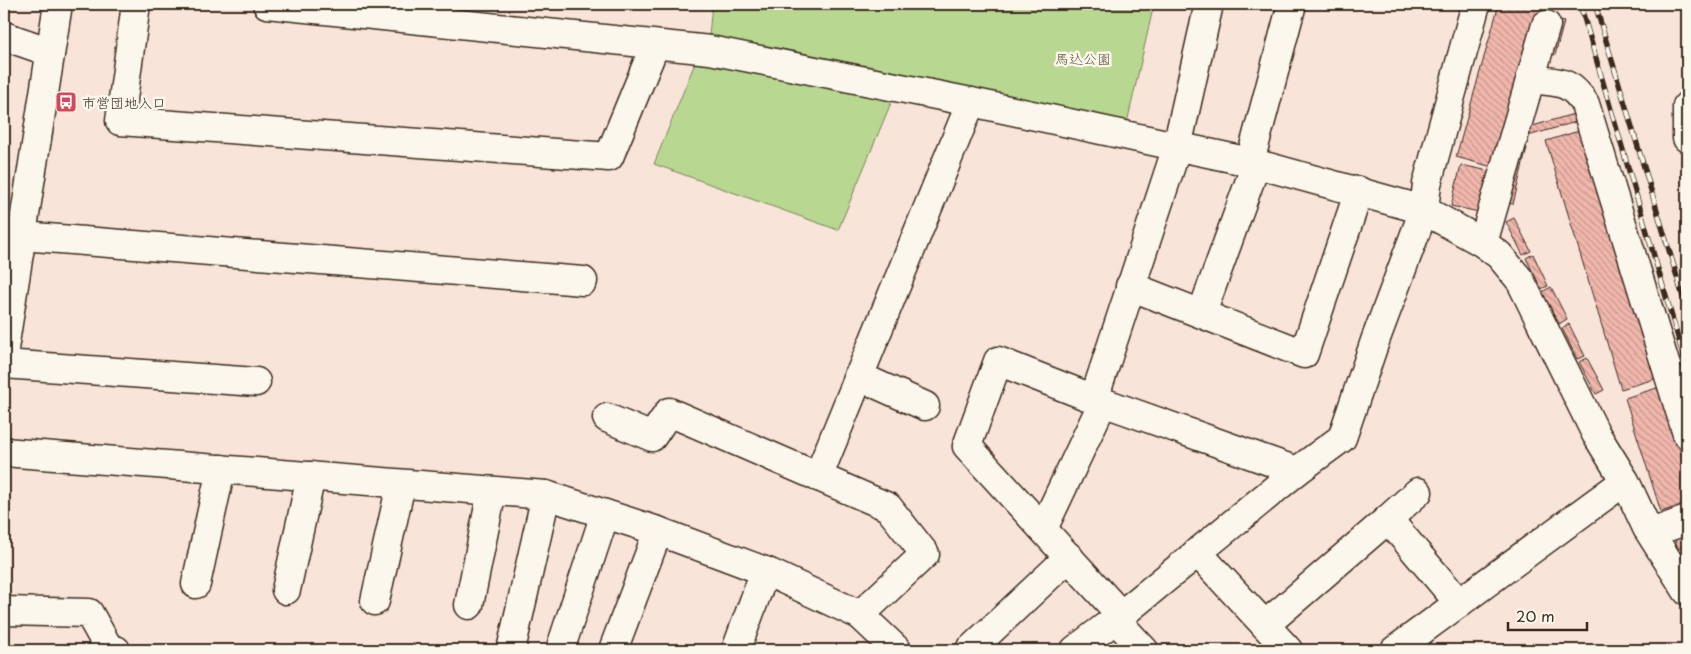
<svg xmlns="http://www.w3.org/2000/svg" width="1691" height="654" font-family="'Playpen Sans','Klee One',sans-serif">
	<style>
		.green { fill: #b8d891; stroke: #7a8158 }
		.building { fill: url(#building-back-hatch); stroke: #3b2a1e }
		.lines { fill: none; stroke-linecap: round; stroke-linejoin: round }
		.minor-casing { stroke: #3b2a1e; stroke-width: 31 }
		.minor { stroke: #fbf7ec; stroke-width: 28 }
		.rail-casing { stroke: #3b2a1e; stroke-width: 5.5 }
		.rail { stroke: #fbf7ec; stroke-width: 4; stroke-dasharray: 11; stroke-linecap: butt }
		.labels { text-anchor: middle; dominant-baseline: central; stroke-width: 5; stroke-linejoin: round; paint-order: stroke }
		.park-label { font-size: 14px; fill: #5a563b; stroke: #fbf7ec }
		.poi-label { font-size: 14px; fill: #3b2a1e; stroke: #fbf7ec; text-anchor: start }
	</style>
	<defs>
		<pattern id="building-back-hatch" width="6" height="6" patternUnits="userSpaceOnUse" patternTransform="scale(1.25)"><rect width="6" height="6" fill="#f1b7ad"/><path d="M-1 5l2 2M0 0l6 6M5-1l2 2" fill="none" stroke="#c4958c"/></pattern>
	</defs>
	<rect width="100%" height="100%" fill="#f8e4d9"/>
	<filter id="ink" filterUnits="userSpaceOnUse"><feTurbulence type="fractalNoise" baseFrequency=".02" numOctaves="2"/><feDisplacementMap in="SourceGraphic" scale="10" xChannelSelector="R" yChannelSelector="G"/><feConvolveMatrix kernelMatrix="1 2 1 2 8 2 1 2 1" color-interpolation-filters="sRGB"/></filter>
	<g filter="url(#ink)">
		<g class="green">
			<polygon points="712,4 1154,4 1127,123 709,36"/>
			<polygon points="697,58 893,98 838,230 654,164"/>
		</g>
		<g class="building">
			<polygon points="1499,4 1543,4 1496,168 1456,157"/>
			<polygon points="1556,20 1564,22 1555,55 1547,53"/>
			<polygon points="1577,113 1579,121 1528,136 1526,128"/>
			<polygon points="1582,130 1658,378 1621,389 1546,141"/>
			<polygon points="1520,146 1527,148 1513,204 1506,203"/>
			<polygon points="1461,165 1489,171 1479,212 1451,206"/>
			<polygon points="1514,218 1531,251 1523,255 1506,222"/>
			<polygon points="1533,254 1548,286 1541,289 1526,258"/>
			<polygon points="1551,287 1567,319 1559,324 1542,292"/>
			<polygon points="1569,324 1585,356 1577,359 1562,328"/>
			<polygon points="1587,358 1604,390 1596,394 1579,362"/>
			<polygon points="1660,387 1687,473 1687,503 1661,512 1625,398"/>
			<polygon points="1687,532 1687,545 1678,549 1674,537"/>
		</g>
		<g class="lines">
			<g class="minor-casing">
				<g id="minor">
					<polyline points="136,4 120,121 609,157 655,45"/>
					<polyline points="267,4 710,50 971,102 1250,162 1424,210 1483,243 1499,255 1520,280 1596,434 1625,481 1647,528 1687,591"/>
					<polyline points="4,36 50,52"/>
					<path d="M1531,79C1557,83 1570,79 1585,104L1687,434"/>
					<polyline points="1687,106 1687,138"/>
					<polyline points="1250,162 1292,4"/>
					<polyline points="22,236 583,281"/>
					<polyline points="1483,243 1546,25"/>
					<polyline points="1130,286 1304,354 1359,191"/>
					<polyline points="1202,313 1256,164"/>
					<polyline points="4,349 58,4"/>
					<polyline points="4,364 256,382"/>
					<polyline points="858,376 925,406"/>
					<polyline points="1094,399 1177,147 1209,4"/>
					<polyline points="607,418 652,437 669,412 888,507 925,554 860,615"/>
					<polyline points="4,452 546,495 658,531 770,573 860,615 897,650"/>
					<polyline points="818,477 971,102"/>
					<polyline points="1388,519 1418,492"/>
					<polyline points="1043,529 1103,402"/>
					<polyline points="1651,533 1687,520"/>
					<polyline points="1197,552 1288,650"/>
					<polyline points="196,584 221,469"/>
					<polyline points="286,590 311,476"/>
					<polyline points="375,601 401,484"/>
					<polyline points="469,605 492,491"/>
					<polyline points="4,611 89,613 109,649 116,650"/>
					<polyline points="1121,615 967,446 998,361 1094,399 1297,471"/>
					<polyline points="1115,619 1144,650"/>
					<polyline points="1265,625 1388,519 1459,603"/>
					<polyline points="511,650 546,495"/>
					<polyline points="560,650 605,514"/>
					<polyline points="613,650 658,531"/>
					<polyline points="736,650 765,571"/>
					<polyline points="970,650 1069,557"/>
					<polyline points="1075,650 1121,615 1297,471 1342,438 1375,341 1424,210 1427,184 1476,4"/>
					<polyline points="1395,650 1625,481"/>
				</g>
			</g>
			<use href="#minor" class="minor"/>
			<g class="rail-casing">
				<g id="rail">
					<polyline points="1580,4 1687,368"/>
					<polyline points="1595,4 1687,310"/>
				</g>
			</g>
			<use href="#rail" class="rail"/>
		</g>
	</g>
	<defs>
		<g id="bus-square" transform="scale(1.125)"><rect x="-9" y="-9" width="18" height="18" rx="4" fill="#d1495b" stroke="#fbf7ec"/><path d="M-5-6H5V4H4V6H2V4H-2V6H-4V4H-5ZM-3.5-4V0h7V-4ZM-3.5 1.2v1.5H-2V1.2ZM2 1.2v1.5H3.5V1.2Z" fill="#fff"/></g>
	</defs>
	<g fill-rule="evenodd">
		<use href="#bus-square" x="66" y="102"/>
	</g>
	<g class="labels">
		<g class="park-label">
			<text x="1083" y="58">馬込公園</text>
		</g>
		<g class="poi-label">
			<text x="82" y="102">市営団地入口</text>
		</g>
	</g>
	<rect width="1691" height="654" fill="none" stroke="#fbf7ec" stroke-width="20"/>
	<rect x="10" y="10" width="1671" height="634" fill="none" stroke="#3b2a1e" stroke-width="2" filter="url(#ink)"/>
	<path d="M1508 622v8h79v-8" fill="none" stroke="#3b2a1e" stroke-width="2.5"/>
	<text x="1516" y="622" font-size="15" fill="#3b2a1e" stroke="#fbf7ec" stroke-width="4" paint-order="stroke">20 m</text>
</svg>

• Work instruction: With the pictures removed, the entries above should be transcribed exactly.

• Result for this exercise:
<svg xmlns="http://www.w3.org/2000/svg" width="1691" height="654" font-family="'Playpen Sans','Klee One',sans-serif">
	<style>
		.green { fill: #b8d891; stroke: #7a8158 }
		.building { fill: url(#building-back-hatch); stroke: #3b2a1e }
		.lines { fill: none; stroke-linecap: round; stroke-linejoin: round }
		.minor-casing { stroke: #3b2a1e; stroke-width: 31 }
		.minor { stroke: #fbf7ec; stroke-width: 28 }
		.rail-casing { stroke: #3b2a1e; stroke-width: 5.5 }
		.rail { stroke: #fbf7ec; stroke-width: 4; stroke-dasharray: 11; stroke-linecap: butt }
		.labels { text-anchor: middle; dominant-baseline: central; stroke-width: 5; stroke-linejoin: round; paint-order: stroke }
		.park-label { font-size: 14px; fill: #5a563b; stroke: #fbf7ec }
		.poi-label { font-size: 14px; fill: #3b2a1e; stroke: #fbf7ec; text-anchor: start }
	</style>
	<defs>
		<pattern id="building-back-hatch" width="6" height="6" patternUnits="userSpaceOnUse" patternTransform="scale(1.25)"><rect width="6" height="6" fill="#f1b7ad"/><path d="M-1 5l2 2M0 0l6 6M5-1l2 2" fill="none" stroke="#c4958c"/></pattern>
	</defs>
	<rect width="100%" height="100%" fill="#f8e4d9"/>
	<filter id="ink" filterUnits="userSpaceOnUse"><feTurbulence type="fractalNoise" baseFrequency=".02" numOctaves="2"/><feDisplacementMap in="SourceGraphic" scale="10" xChannelSelector="R" yChannelSelector="G"/><feConvolveMatrix kernelMatrix="1 2 1 2 8 2 1 2 1" color-interpolation-filters="sRGB"/></filter>
	<g filter="url(#ink)">
		<g class="green">
			<polygon points="712,4 1154,4 1127,123 709,36"/>
			<polygon points="697,58 893,98 838,230 654,164"/>
		</g>
		<g class="building">
			<polygon points="1499,4 1543,4 1496,168 1456,157"/>
			<polygon points="1556,20 1564,22 1555,55 1547,53"/>
			<polygon points="1577,113 1579,121 1528,136 1526,128"/>
			<polygon points="1582,130 1658,378 1621,389 1546,141"/>
			<polygon points="1520,146 1527,148 1513,204 1506,203"/>
			<polygon points="1461,165 1489,171 1479,212 1451,206"/>
			<polygon points="1514,218 1531,251 1523,255 1506,222"/>
			<polygon points="1533,254 1548,286 1541,289 1526,258"/>
			<polygon points="1551,287 1567,319 1559,324 1542,292"/>
			<polygon points="1569,324 1585,356 1577,359 1562,328"/>
			<polygon points="1587,358 1604,390 1596,394 1579,362"/>
			<polygon points="1660,387 1687,473 1687,503 1661,512 1625,398"/>
			<polygon points="1687,532 1687,545 1678,549 1674,537"/>
		</g>
		<g class="lines">
			<g class="minor-casing">
				<g id="minor">
					<polyline points="136,4 120,121 609,157 655,45"/>
					<polyline points="267,4 710,50 971,102 1250,162 1424,210 1483,243 1499,255 1520,280 1596,434 1625,481 1647,528 1687,591"/>
					<polyline points="4,36 50,52"/>
					<path d="M1531,79C1557,83 1570,79 1585,104L1687,434"/>
					<polyline points="1687,106 1687,138"/>
					<polyline points="1250,162 1292,4"/>
					<polyline points="22,236 583,281"/>
					<polyline points="1483,243 1546,25"/>
					<polyline points="1130,286 1304,354 1359,191"/>
					<polyline points="1202,313 1256,164"/>
					<polyline points="4,349 58,4"/>
					<polyline points="4,364 256,382"/>
					<polyline points="858,376 925,406"/>
					<polyline points="1094,399 1177,147 1209,4"/>
					<polyline points="607,418 652,437 669,412 888,507 925,554 860,615"/>
					<polyline points="4,452 546,495 658,531 770,573 860,615 897,650"/>
					<polyline points="818,477 971,102"/>
					<polyline points="1388,519 1418,492"/>
					<polyline points="1043,529 1103,402"/>
					<polyline points="1651,533 1687,520"/>
					<polyline points="1197,552 1288,650"/>
					<polyline points="196,584 221,469"/>
					<polyline points="286,590 311,476"/>
					<polyline points="375,601 401,484"/>
					<polyline points="469,605 492,491"/>
					<polyline points="4,611 89,613 109,649 116,650"/>
					<polyline points="1121,615 967,446 998,361 1094,399 1297,471"/>
					<polyline points="1115,619 1144,650"/>
					<polyline points="1265,625 1388,519 1459,603"/>
					<polyline points="511,650 546,495"/>
					<polyline points="560,650 605,514"/>
					<polyline points="613,650 658,531"/>
					<polyline points="736,650 765,571"/>
					<polyline points="970,650 1069,557"/>
					<polyline points="1075,650 1121,615 1297,471 1342,438 1375,341 1424,210 1427,184 1476,4"/>
					<polyline points="1395,650 1625,481"/>
				</g>
			</g>
			<use href="#minor" class="minor"/>
			<g class="rail-casing">
				<g id="rail">
					<polyline points="1580,4 1687,368"/>
					<polyline points="1595,4 1687,310"/>
				</g>
			</g>
			<use href="#rail" class="rail"/>
		</g>
	</g>
	<defs>
		<g id="bus-square" transform="scale(1.125)"><rect x="-9" y="-9" width="18" height="18" rx="4" fill="#d1495b" stroke="#fbf7ec"/><path d="M-5-6H5V4H4V6H2V4H-2V6H-4V4H-5ZM-3.5-4V0h7V-4ZM-3.5 1.2v1.5H-2V1.2ZM2 1.2v1.5H3.5V1.2Z" fill="#fff"/></g>
	</defs>
	<g fill-rule="evenodd">
		<use href="#bus-square" x="66" y="102"/>
	</g>
	<g class="labels">
		<g class="park-label">
			<text x="1083" y="58">馬込公園</text>
		</g>
		<g class="poi-label">
			<text x="82" y="102">市営団地入口</text>
		</g>
	</g>
	<rect width="1691" height="654" fill="none" stroke="#fbf7ec" stroke-width="20"/>
	<rect x="10" y="10" width="1671" height="634" fill="none" stroke="#3b2a1e" stroke-width="2" filter="url(#ink)"/>
	<path d="M1508 622v8h79v-8" fill="none" stroke="#3b2a1e" stroke-width="2.5"/>
	<text x="1516" y="622" font-size="15" fill="#3b2a1e" stroke="#fbf7ec" stroke-width="4" paint-order="stroke">20 m</text>
</svg>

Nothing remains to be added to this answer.